I'm sure a lot of practices that are commonly considered Agile have genuine
merit. Indeed, good developers have been using many of these practices since
long before anyone started naming them. Equally, bad developers probably won't
adopt them whatever they are called.

Other practices that tend to get bundled into various specific Agile processes
are, IMNSHO, 100% pure snake oil. After so many years, they have a pretty poor
track record, when surely they should be dominating the software development
field by now if they were as effective as their advocates claim and everyone
else is doing such horrible things.

I always find it rather ironic that despite the basic tenet of the Agile
Manifesto that individuals and interactions are more valuable than processes
or tools, we still have consultants and authors pushing processes like XP or
Scrum or whatever the next one is, almost invariably using all-or-nothing
arguments about how you need to use all the components of their favourite
buzzword method or it just doesn't work, and if you don't and your project
fails then that must be why.

What would I do differently next time, in the sense of promoting what actually
works and not some diluted buzzword bingo entry? I'd single out individual
elements, such as using shorter iterations or emphasizing ongoing
communication with a client over formal up-front specifications. I would
describe them in plain English, I would consider their merits and risks
individually, and perhaps I would consider how some of them interact.

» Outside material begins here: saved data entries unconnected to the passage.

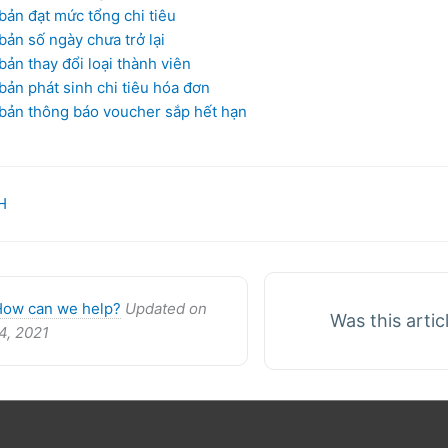
bản đạt mức tổng chi tiêu
bản số ngày chưa trở lại
bản thay đổi loại thành viên
bản phát sinh chi tiêu hóa đơn
 bản thông báo voucher sắp hết hạn
H
How can we help?
Updated on
Was this artic
4, 2021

But
above all, I would not artificially bundle up a whole bunch of distinct ideas
that can be understood perfectly well in isolation (whether or not they are
actually effective) and create some artificial super-idea and a black-and-
white approach to using it.

And I'd execute anyone who started naming practices, overall processes, or the
roles within those processes in a way that would make anyone outside the Kool-
Aid drinkers burst out laughing.